India has a huge waste problem - from untreated sewage that is defiling rivers and waterbodies to growing quantities of chemical waste that is seeping into the ground or polluting the air, to solid waste that is fast piling up in our cities. The problem of waste is not a problem of management alone. It is a problem of finding solutions - approaches and technologies - that can match our pockets and our regulatory and governance abilities.
Take the issue of sewage. The current approach requires human excreta to be flushed down water closet-type toilets and uses water both as a carrier to convey waste and as the final discharge point. This is both capital- and resource-intensive. It works where countries have the means (or had the means) to build huge infrastructure to supply water and to take back the waste that this supply generated.
This approach works if there is money to be paid for continuous maintenance and for upgrading technologies to manage new pollutants - from biological waste to chemical waste, and then smaller and smaller toxins that need to be treated before disposal. But it does not work where there is huge demand on the funds available for ensuring supply of essential services to large numbers of un-served people.
In this situation, there is a need to reinvent not just the technology, but the paradigm that keeps societies behind the pollution curve at all times.
Similarly, how will Indian cities manage the growing volumes of solid waste? It is clear that with each coming year, while the quantum of waste that is being generated is increasing, our capacity to collect, transport, dispose and reuse garbage is going down. As a result, cities are drowning in piles of refuse. This, in turn, is adding to public health challenges. It is for this reason the country needs to find approaches and models of waste management that are affordable and sustainable.
An interesting approach is coming from Kerala. Because of its high population density, high rates of literacy and growing environmental awareness the state has the right conditions for change. In the current situation, people are saying - rightly - that they do not want the waste of someone else in their backyard. This not-in-my-backyard (NIMBY) syndrome is creating challenges for waste management.
The work in Kerala is to look for alternative models of waste management, which require people to segregate waste at the household level and as far as possible manage it locally. They teach us that unless we can learn the art and science of segregation of waste - at source - waste management strategies will be expensive and indeed futile. This is also the lesson from other parts of the country, where waste-to-energy plants are failing because of the lack of segregation.

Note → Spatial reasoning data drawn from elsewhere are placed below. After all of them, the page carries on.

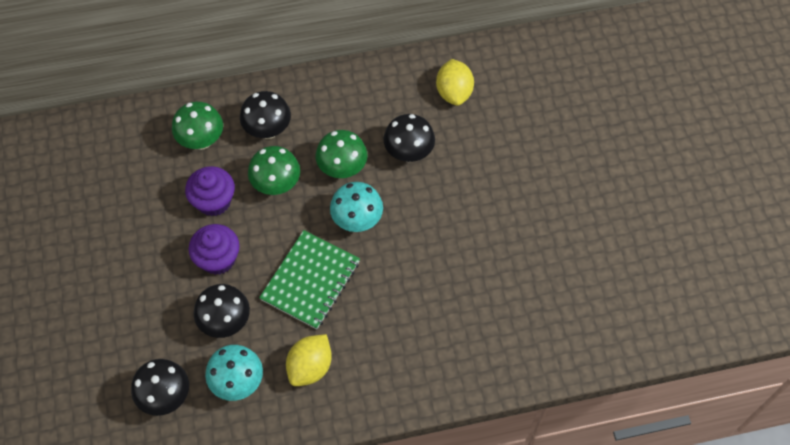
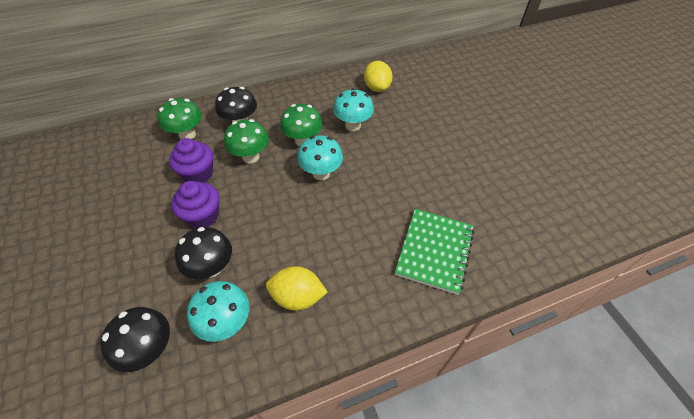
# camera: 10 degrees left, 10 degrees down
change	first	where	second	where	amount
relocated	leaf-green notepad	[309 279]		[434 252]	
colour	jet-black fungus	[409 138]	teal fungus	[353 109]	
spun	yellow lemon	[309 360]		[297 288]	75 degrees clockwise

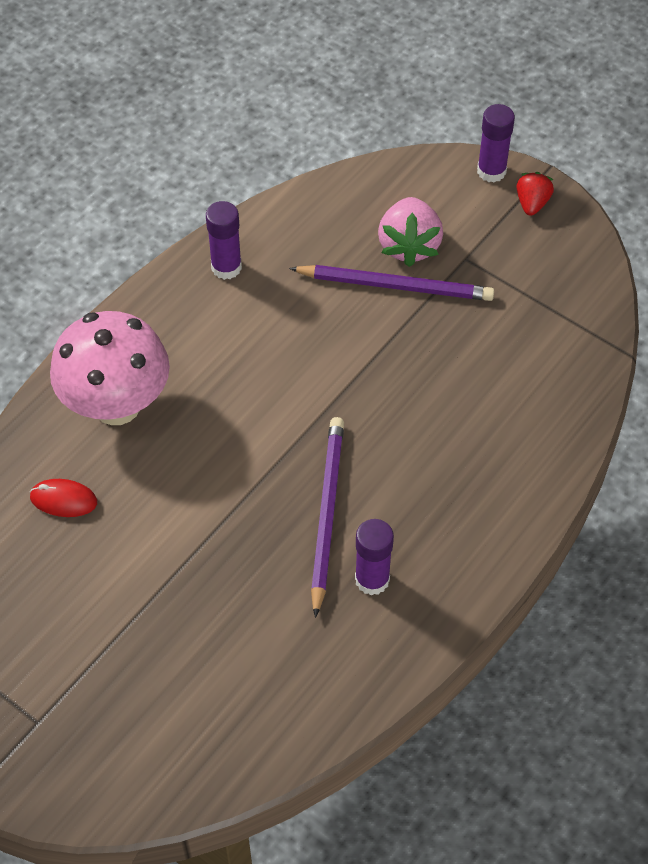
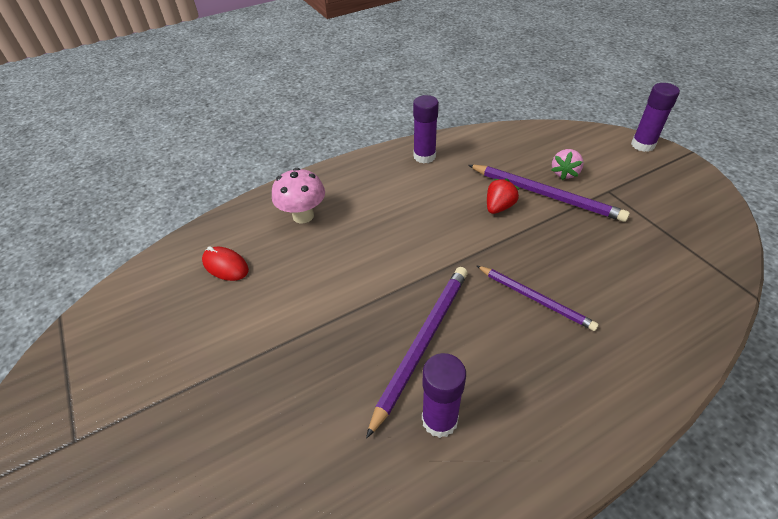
# camera: 25 degrees right, 10 degrees down
change	first	where	second	where	amount
appeared			purple lead pencil	[537 298]	
relocated	scarlet berry	[535 194]		[503 196]	
size	rosy fungus	[110 368]		[298 196]	x0.58
size	rosy berry	[410 232]		[568 164]	x0.59

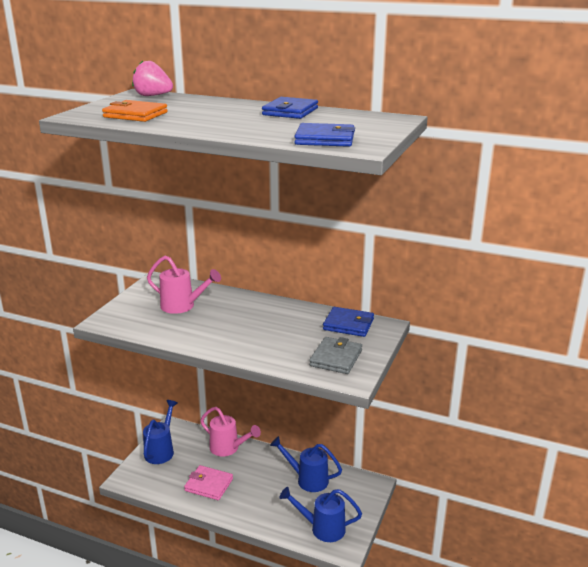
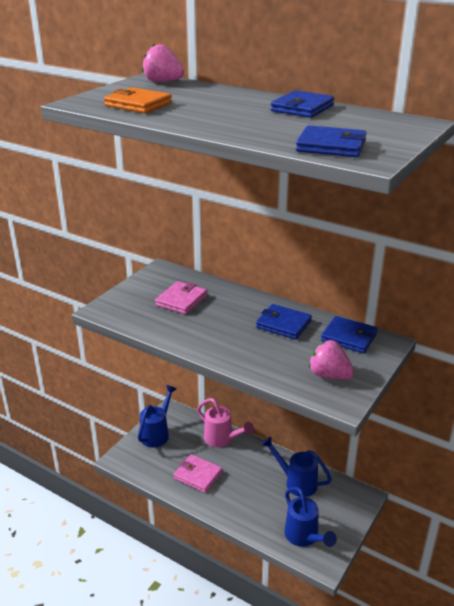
# camera: 10 degrees right, 5 degrees up
change	first	where	second	where	amount
appeared			royal blue wallet	[284 321]	
exchanged	rosy watering pot	[184 284]	rosy wallet	[181 298]	
exchanged	ash-grey wallet	[335 355]	rosy berry	[331 359]	
spun	royal blue watering pot	[320 514]		[310 517]	135 degrees counterclockwise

It is also clear that if segregation is not done, then the waste-to-energy plant will require stringent standards for pollution control - so much so, that this makes the plant financially unviable. In this situation, segregation at source becomes an imperative for successful solid waste management strategies.
The model of waste management, which incentivises segregation at source and then looks at affordable and appropriate technologies for compost and reuse, is the only way ahead for India. We need to look at waste as a resource - not to throw away in landfill sites, but to use to recycle and reuse.
This also means that the role of the informal sector is crucial in the business of waste management. India has a rich tradition of recycling. It also has a vibrant (yet hidden and unrecognised) informal recycling industry. The objective has to be to optimise on the strengths of this industry and not to replace it. The answer, as the Kerala waste management model shows, is to turn the garbage into wealth and not to waste.
But to get this model of affordable and so sustainable waste management right, we need to understand the key obstacles that hold us back. One, to put it bluntly, these are not the top priorities of research and innovation in the country. It is part of India's legacy that science has always been fascinated by the big challenges - the masculine agenda is about space or genetics. It is not about reinventing the flush toilet so that it can be affordable to many and at the same time recycle and reuse human excreta to turn waste to resource.
Two, scientific research is not embedded sufficiently within the political imperative that demands answers to meet the needs of the poor. The science of such everyday challenges has to be situated in the reality of countries that are both poor but becoming rich and so affluent and so wasteful. It requires both an ability to find solutions that can meet the needs of all and also to find ways of making sure that we don't first pollute and then have to clean up.